Back when Barack Obama first took office, his tech wizards quickly revamped the WhiteHouse.gov website with some slick new features all while the new president was taking his oath of office. And perhaps more importantly, an easy-to-follow menu of where our new commander-in-chief stood on certain issues became available. Gay activists were particularly excited about the entire section devoted to LGBT rights on WhiteHouse.gov’s Civil Rights section, which took up nearly half the page. There was talk about his support for ENDA, repealing Don’t Ask Don’t Tell, supporting civil unions and repealing DOMA, beefing up the nationa’s HIV/AIDS strategy, and ensuring adoption rights for gays. “This is all in writing! On the President’s Web site!,” cheerfully reported Gay.com. Well, uh, all of that is now gone from Obama’s homepage. Still not asking yourselves what Obama has done for gays lately?
The only remaining language specific to gays in the Civil Rights section is the paragraph on “Strengthen Anti-Discrimination Laws” and a mention of “strengthening” hate crimes legislation As AmericaBlog notes, the language about DOMA has changed, too: “[President Obama] supports changing Don’t Ask Don’t Tell in a sensible way that strengthens our armed forces and our national security…” Yes, repealing DADT is now all about “changing” it.
But didn’t things look different on January 21, when Obama took office? Yes, they did. Center For Inquiry:
The new website’s policy agenda contains a lengthy description of proposed civil rights initiatives to promote equal rights for the LGBT community. Many of these initiatives were staunchly opposed by George W. Bush’s conservative Christian base, including a bill to ban workplace discrimination, support for civil unions, opposition to a constitutional amendment banning same-sex marriage, and the expansion of adoption rights. Noticeably absent from the new website are the pages formerly devoted to George Bush’s Faith Based Community Initiative, a program that drew fire from both religious and secular defenders of church-state separation.
Why the changes? Explains the White House in a statement: “As is the case with most websites, periodic changes are made to WhiteHouse.gov. Recently we overhauled the issues section to concisely reflect the President’s broad agenda, and will continue to update these pages. The President’s commitment on LGBT issues has not changed, and any suggestions to the contrary are false.”

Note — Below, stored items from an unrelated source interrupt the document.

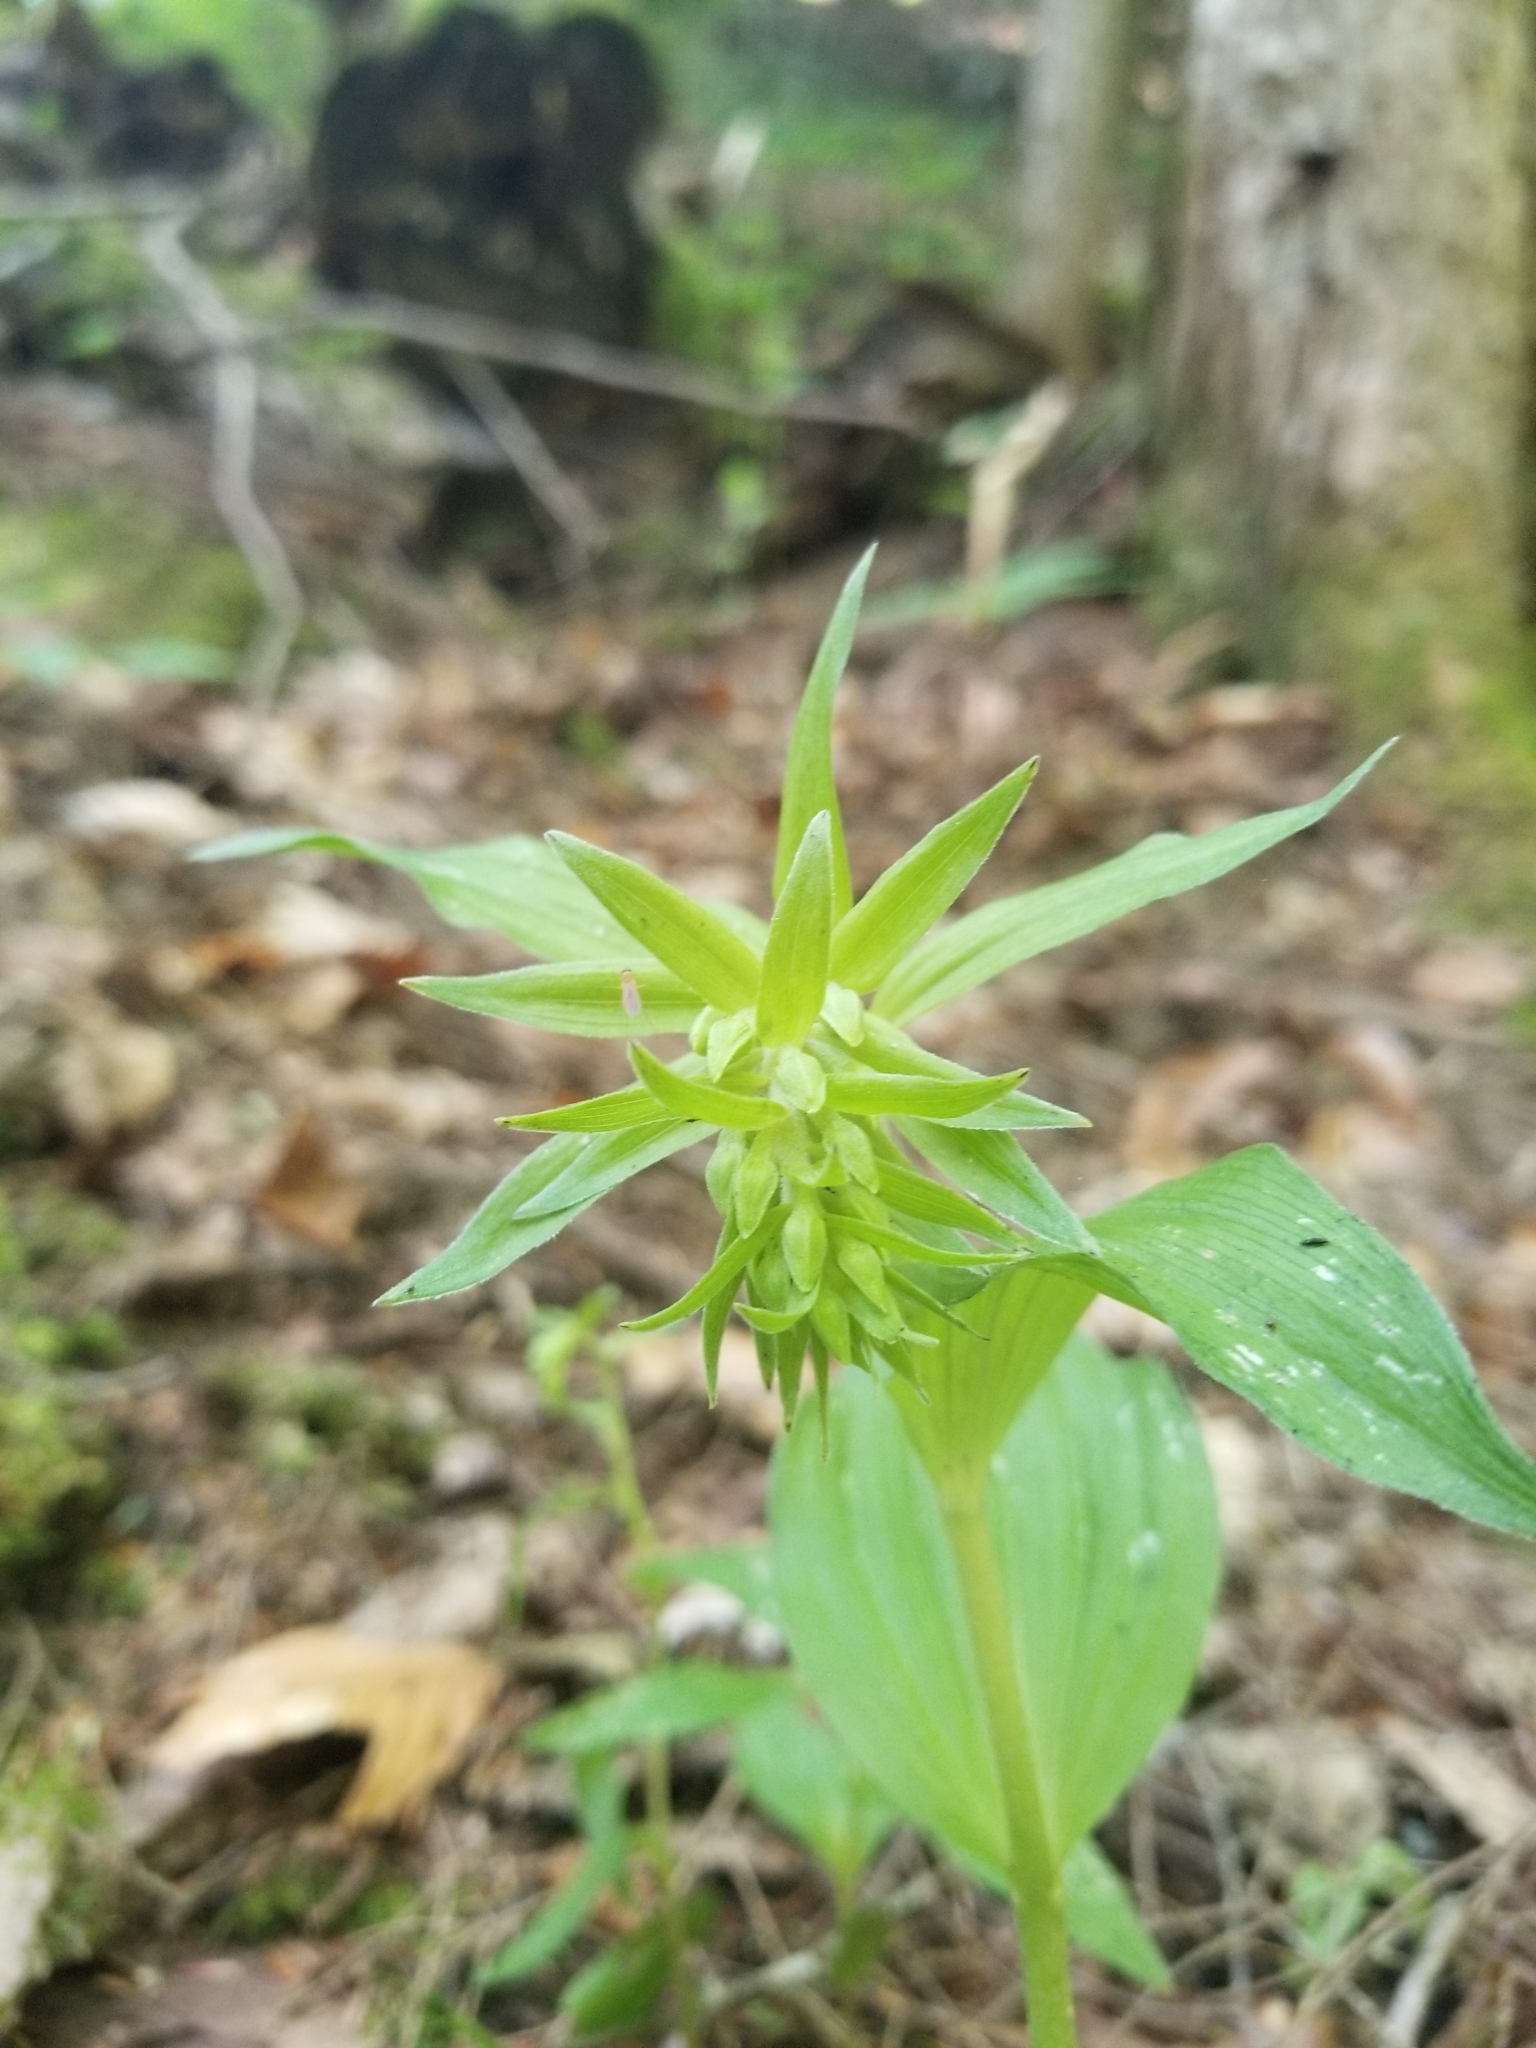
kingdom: Plantae
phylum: Tracheophyta
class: Liliopsida
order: Asparagales
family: Orchidaceae
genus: Epipactis
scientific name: Epipactis helleborine
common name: Broad-leaved helleborine
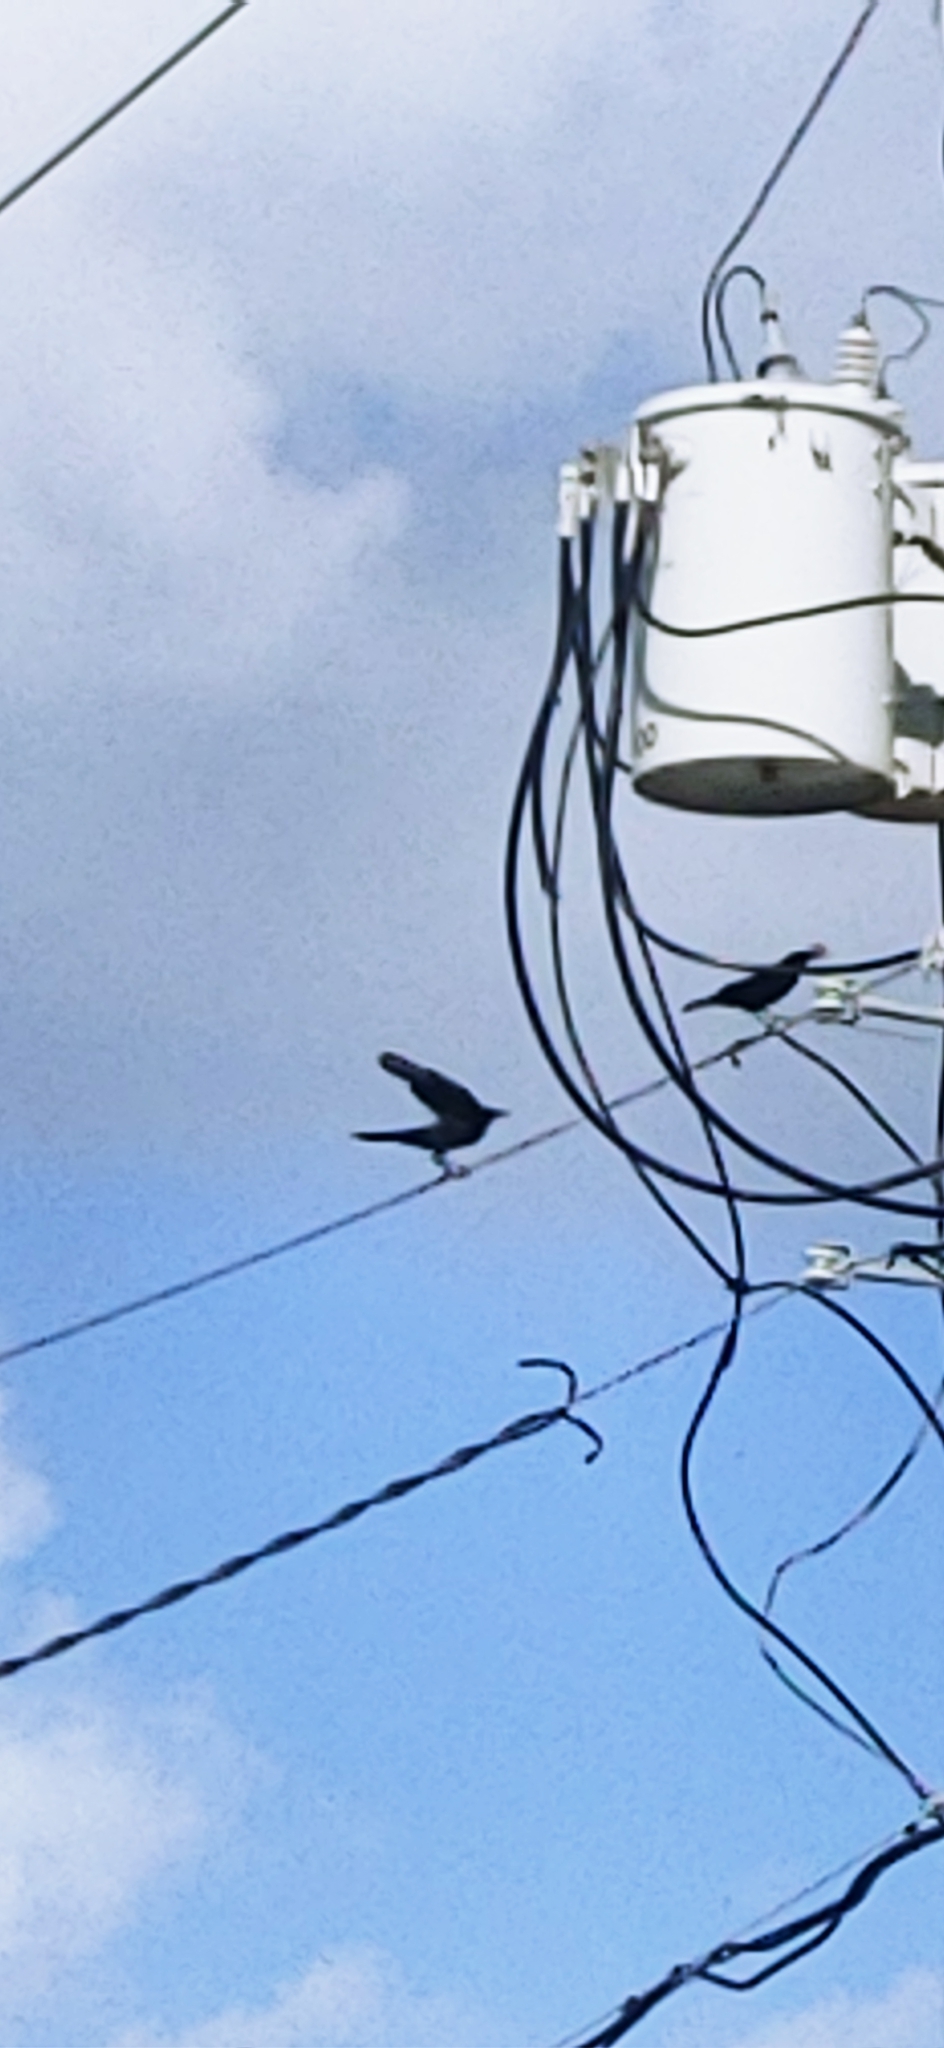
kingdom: Animalia
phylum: Chordata
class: Aves
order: Passeriformes
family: Corvidae
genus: Corvus
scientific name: Corvus
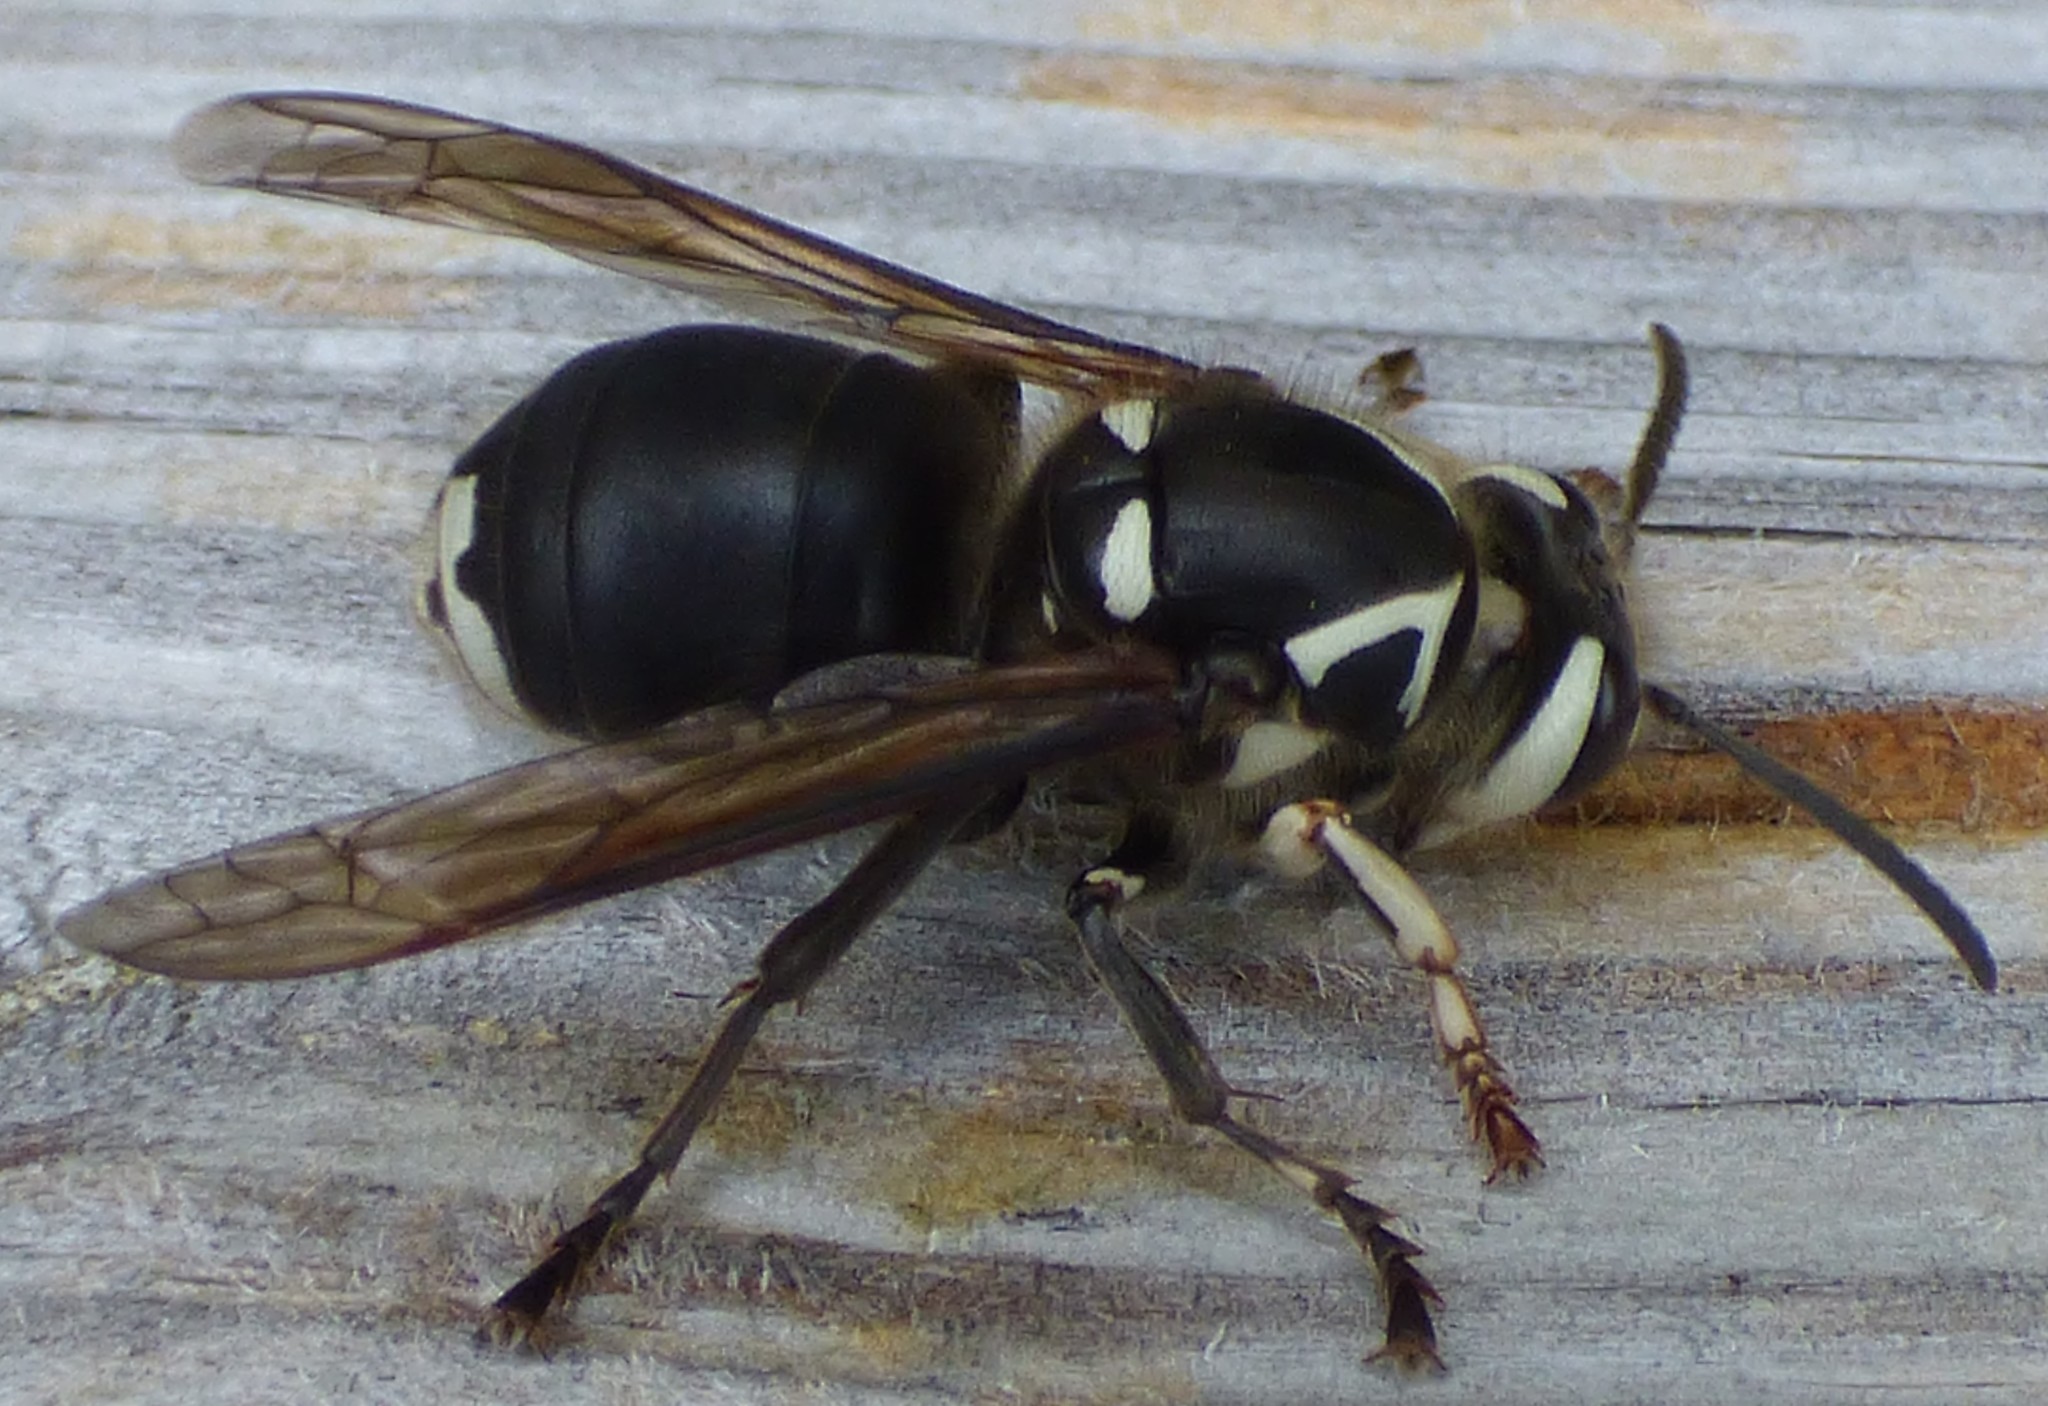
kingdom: Animalia
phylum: Arthropoda
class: Insecta
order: Hymenoptera
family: Vespidae
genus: Dolichovespula
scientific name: Dolichovespula maculata
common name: Bald-faced hornet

Except: Those suggestions are not.
We’ve dutifully explained how Obama has done squat for the GLBT community since landing in the White House. His silence on Iraq’s gay murders. His non-existent deadline for repealing DADT. His 11th hour support for Congress passing hate crimes legislation.
And now, right on his website, Barack Obama has all but erased — literally — his support of gay rights. Just one example: The website’s explanation of where Obama stands on Don’t Ask Don’t Tell. Previously, it read:
Repeal Don’t Ask-Don’t Tell:
President Obama agrees with former Chairman of the Joint Chiefs of Staff John Shalikashvili and other military experts that we need to repeal the “don’t ask, don’t tell” policy. The key test for military service should be patriotism, a sense of duty, and a willingness to serve. Discrimination should be prohibited. The U.S. government has spent millions of dollars replacing troops kicked out of the military because of their sexual orientation. Additionally, more than 300 language experts have been fired under this policy, including more than 50 who are fluent in Arabic. The President will work with military leaders to repeal the current policy and ensure it helps accomplish our national defense goals.
Huh. Funny how things change.
But go ahead, keep supporting President Obama. We could find 250 things to commend him for in his 100 days. But now go ahead and excuse him for only being in office 100 days without helping the gay community — and know that he had enough time to update his website and strip away almost every promise he made to us during the campaign.
UPDATE: After a stream of phone calls and email messages into the White House asking what was going on, WhiteHouse.gov has been updated with Obama’s stance once again appearing. The White House media affairs office tells Queerty the site was undergoing an overhaul, and many sections were affected, including the Civil Rights page. The new Civil Rights page now includes more information, but it no longer as robust as the original version.